## INSTRUCTIONS FOR THE TASK
Nothing but the pictures may be dropped; the rest of the listing is to be written out exactly.

## SOURCE MATERIAL
⟨

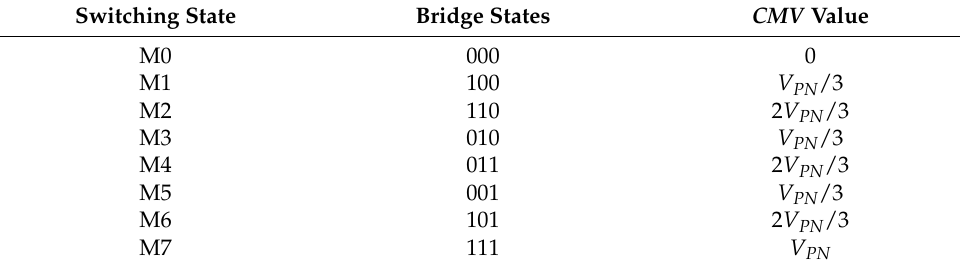
Figure 2. Traditional three-phase two-level voltage-source H6 inverter: ( a ) H6 inverter topology; ( b ) space vector modulation (SVM) diagram. Table 1. Common-mode voltage of traditional H6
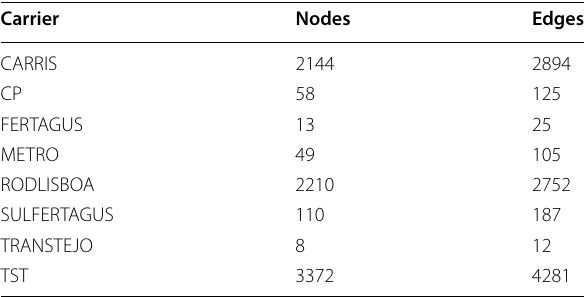
Table 2 The number of edges and nodes for each transport operator.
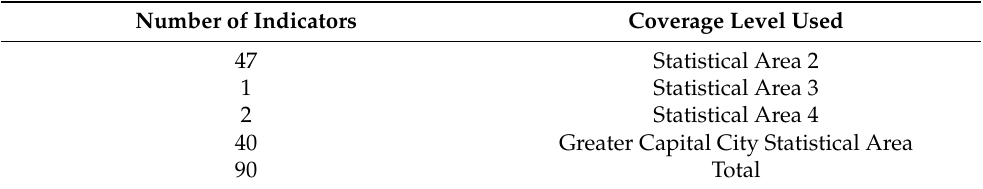
Table 3. Number of indicators from different coverage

⟩

## RESPONSE AREA
Figure 2. Traditional three-phase two-level voltage-source H6 inverter: ( a ) H6 inverter topology; ( b ) space vector modulation (SVM) diagram. Table 1. Common-mode voltage of traditional H6
Table 2 The number of edges and nodes for each transport operator.
Table 3. Number of indicators from different coverage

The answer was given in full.